正如我在评论中写的那样,您可以将数据写入块中,直到它们的大小足够大。在循环中使用较小的缓冲区(我从您的问题中获取了一些代码部分)完成读取,同时计算已经写入了多少字节。

' Open the file to start reading bytes.
Using InputStream As New IO.FileStream(fInfo.FullName, IO.FileMode.Open)
    Using BinaryReader As New IO.BinaryReader(InputStream)

        Dim OneMegabyte As Integer = 1024 * 1024 'Defines length of one MB
        'Account for cases where a chunksize smaller than one MegaByte is requested
        Dim BufferSize As Integer
        If ChunkSize < OneMegabyte Then
           BufferSize = CInt(ChunkSize)
        Else
           BufferSize = OneMegabyte
        End If

        Dim BytesWritten As Long = 0 'Counts the length of the current file
        Dim ChunkIndex As Integer = 0 'Keep track of the number of chunks
        While InputStream.Position < InputStream.Length

            ChunkFile = String.Format("{0}.{1}.{2}", ChunkName, Zeros & CStr(ChunkIndex + 1I), ChunkExt) 'Define filename
            BytesWritten = 0 'Reset length counter

            ' Create the chunk file to Write the bytes.
            Using OutputStream As New IO.FileStream(ChunkFile, IO.FileMode.Create)
                Using BinaryWriter As New IO.BinaryWriter(OutputStream)

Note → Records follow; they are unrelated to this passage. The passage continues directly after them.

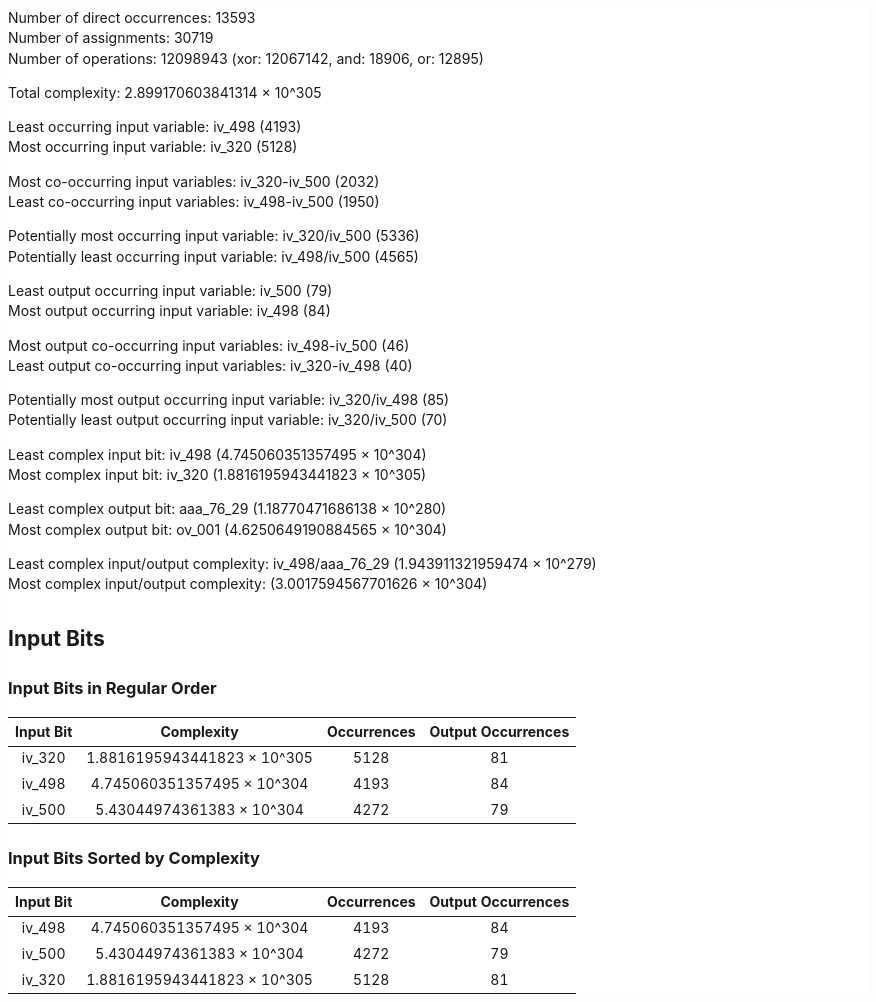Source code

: Number of direct occurrences: 13593  
Number of assignments: 30719  
Number of operations: 12098943
(xor: 12067142,
and: 18906,
or: 12895)

Total complexity: 2.899170603841314 × 10^305

Least occurring input variable: iv_498 (4193)  
Most occurring input variable: iv_320 (5128)

Most co-occurring input variables: iv_320-iv_500 (2032)  
Least co-occurring input variables: iv_498-iv_500 (1950)

Potentially most occurring input variable: iv_320/iv_500 (5336)  
Potentially least occurring input variable: iv_498/iv_500 (4565)

Least output occurring input variable: iv_500 (79)  
Most output occurring input variable: iv_498 (84)

Most output co-occurring input variables: iv_498-iv_500 (46)  
Least output co-occurring input variables: iv_320-iv_498 (40)

Potentially most output occurring input variable: iv_320/iv_498 (85)  
Potentially least output occurring input variable: iv_320/iv_500 (70)

Least complex input bit: iv_498 (4.745060351357495 × 10^304)  
Most complex input bit: iv_320 (1.8816195943441823 × 10^305)

Least complex output bit: aaa_76_29 (1.18770471686138 × 10^280)  
Most complex output bit: ov_001 (4.6250649190884565 × 10^304)

Least complex input/output complexity: iv_498/aaa_76_29 (1.943911321959474 × 10^279)  
Most complex input/output complexity:  (3.0017594567701626 × 10^304)

## Input Bits

### Input Bits in Regular Order

| Input Bit | Complexity | Occurrences | Output Occurrences |
|:---------:|:----------:|:-----------:|:------------------:|
| iv_320 | 1.8816195943441823 × 10^305 | 5128 | 81 |
| iv_498 | 4.745060351357495 × 10^304 | 4193 | 84 |
| iv_500 | 5.43044974361383 × 10^304 | 4272 | 79 |

### Input Bits Sorted by Complexity

| Input Bit | Complexity | Occurrences | Output Occurrences |
|:---------:|:----------:|:-----------:|:------------------:|
| iv_498 | 4.745060351357495 × 10^304 | 4193 | 84 |
| iv_500 | 5.43044974361383 × 10^304 | 4272 | 79 |
| iv_320 | 1.8816195943441823 × 10^305 | 5128 | 81 |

                    While BytesWritten < ChunkSize AndAlso InputStream.Position < InputStream.Length 'Read until you have reached the end of the input
                        Dim ReadBytes() As Byte = BinaryReader.ReadBytes(BufferSize) 'Read one megabyte
                        BinaryWriter.Write(ReadBytes) 'Write this megabyte
                        BytesWritten += ReadBytes.Count 'Increment size counter
                    End While
                    OutputStream.Flush()

                End Using ' BinaryWriter
            End Using ' OutputStream

            ChunkIndex += 1 'Increment file counter
        End While


    End Using ' BinaryReader
End Using ' InputStream

#2


2  

Reconsider your approach. To split files you only need a small buffer. Read and write in 1MB chunks at the most. No need for more. With your approach you are buffering 2GB in RAM at once but there is no need to buffer the whole chunk. Just keep track of total bytes read and written to each file piece.

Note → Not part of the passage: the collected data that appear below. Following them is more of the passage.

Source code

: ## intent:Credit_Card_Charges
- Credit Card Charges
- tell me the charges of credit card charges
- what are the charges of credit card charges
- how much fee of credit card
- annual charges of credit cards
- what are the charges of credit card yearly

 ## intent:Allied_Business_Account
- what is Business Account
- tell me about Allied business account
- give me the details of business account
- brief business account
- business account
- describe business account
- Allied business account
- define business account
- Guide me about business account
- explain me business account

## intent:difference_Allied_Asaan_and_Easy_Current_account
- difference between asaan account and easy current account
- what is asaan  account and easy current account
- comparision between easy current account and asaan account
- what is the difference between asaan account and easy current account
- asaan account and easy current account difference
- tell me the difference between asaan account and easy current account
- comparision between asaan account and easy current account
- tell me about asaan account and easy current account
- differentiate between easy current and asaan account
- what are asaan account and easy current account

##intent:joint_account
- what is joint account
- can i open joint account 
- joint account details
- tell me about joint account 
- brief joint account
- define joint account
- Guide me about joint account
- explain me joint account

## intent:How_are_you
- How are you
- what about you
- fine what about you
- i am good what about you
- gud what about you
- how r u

重新考虑你的方法。要分割文件,您只需要一个小缓冲区。最多以1MB的块读写。不需要更多。使用您的方法,您可以同时在RAM中缓冲2GB,但不需要缓冲整个块。只需跟踪读取和写入每个文件的总字节数。

Technically you could make it work with a single byte buffer, though that would be inefficient.

从技术上讲,你可以使用单字节缓冲区,但这样效率很低。

If you really want to tune the performance, try overlapping the IO by using circular buffers or separate buffers with independent read and write threads, such that you can read and write in parallel. Once your read fills one buffer, you can let a write thread begin writing it while your read thread continues with another buffer. The idea is to eliminate the serial "lock step" from using a single buffer.

如果您真的想要调整性能,请尝试使用循环缓冲区或具有独立读写线程的独立缓冲区来重叠IO,以便您可以并行读写。一旦你的读取填充一个缓冲区,你可以让一个写线程开始写它,而你的读线程继续另一个缓冲区。我们的想法是消除使用单个缓冲区的串行“锁定步骤”。